The team either coated their fullerenes on or encapsulated them within fluorescein-doped silica nanoparticles. Alternately, they encapsulated them in biodegradable chitosan at a weight percentage of 0.25 wt% (CP-0.25).
Photoacoustic imaging experiments were then conducted by injecting tumors in mice with the PHF or PHF-containing nanoparticles.
"Both PHF and CP-0.25 provided excellent photoacoustic contrast between the tumor and surrounding non-tumoral tissue" says Krishna. Furthermore, the chitosan matrix of CP-0.25 is biodegradable and amenable for conjugation with targeting ligands.
With regard to therapeutic efficacy, the researchers found that tumors injected with PHF containing nanoparticles (CP-0.25) and exposed to near infrared laser decreased in cross-sectional area by up to 72% within two hours of treatment.

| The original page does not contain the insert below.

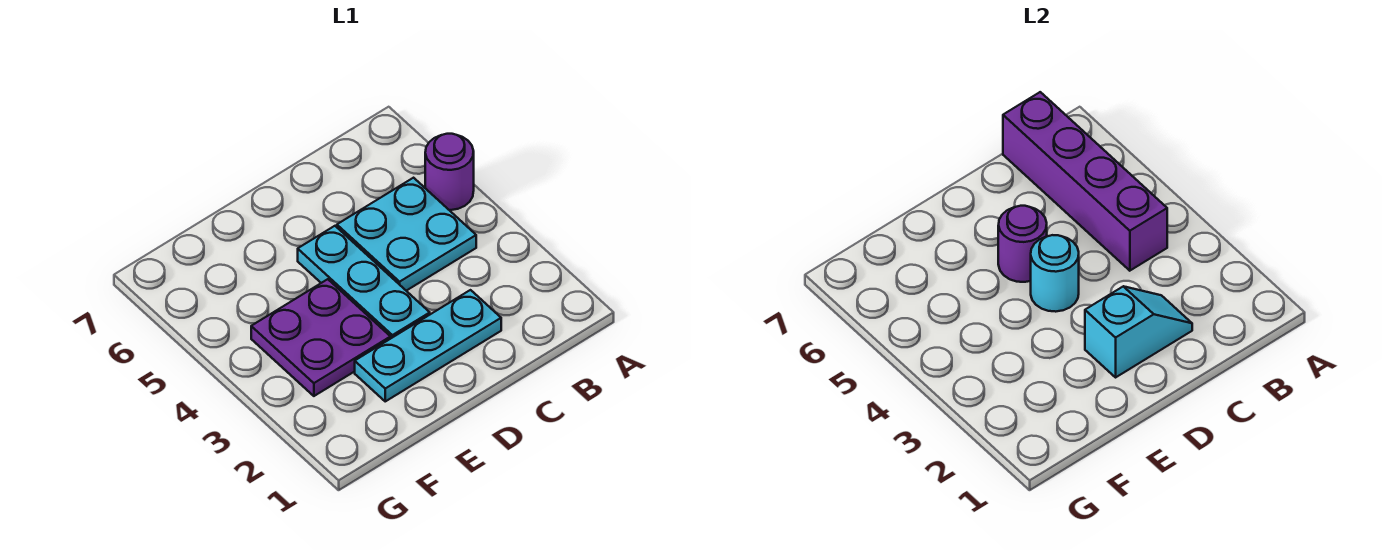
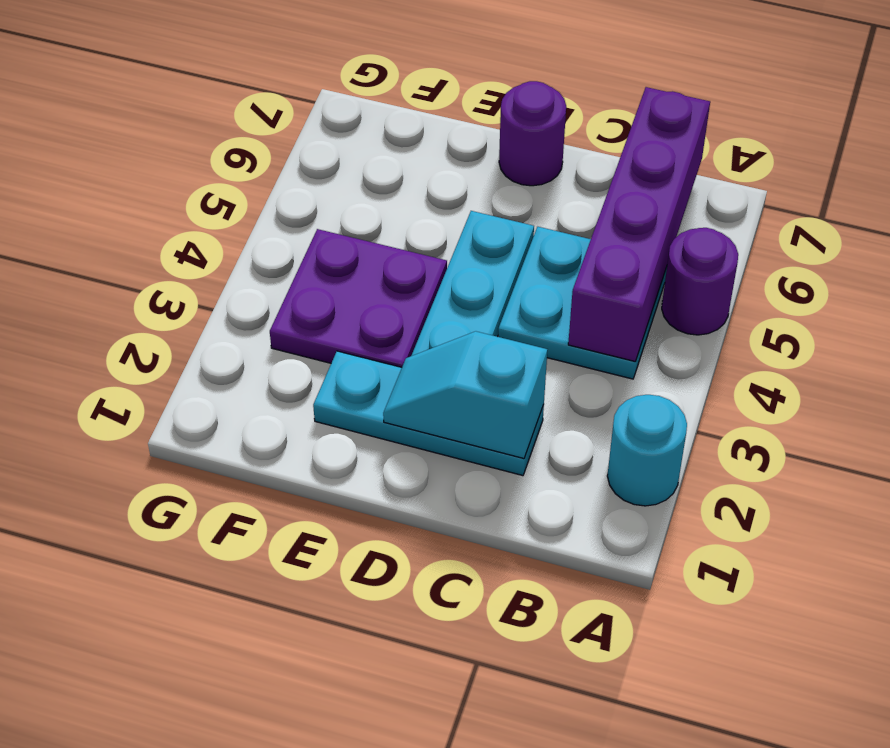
cyan 1x2 slope [1085,286,1192,377] -> cyan 1x2 slope turned to [383,331,547,459]
cyan 1x1 round brick [1031,235,1079,312] -> cyan 1x1 round brick moved to [607,395,687,506]
purple 1x1 round brick [998,206,1047,282] -> purple 1x1 round brick moved to [499,81,566,186]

As the researchers point out, the use of polyhydroxy fullerenes for cancer theranostics has several advantages over currently proposed single-wall carbon nanotubes and gold based nanostructures: "PHF is water-soluble, biocompatible and biodegradable, and has been shown to possess antioxidant properties, inhibit allergic response and protect tissues of the central nervous system. Furthermore, PHF has been shown to inhibit tumor growth and up-regulate immune system. PHF molecules are 1.3 nm in size and can be easily excreted in urine, whereas larger nanostructures such as carbon nanotubes and gold-based nanostructures typically exceed the renal excretion limit of 5.5 nm."
One of the primary challenges for using PHF in practical applications is to modify the polyhydroxy fullerene molecules so that they will bind with cancer cells, enabling targeted delivery of the polyhydroxy fullerenes to early-stage cancers, which can then be easily located and destroyed.
Another future direction of this research is the study of the long-term biodistribution and clearance of polyhydroxy fullerenes in relevant models to assure their biocompatibility and safety.
"Finally, we must understand the impact of functionalized fullerenes on tumor biology and progression" says says co-team leader Dr. Stephen Grobmyer. "We have recently received funding from U.S. Department of Defense and The Margaret Q. Landenberger foundation for developing biocompatible, multimodal theranostic agents based on polyhydroxy fullerenes."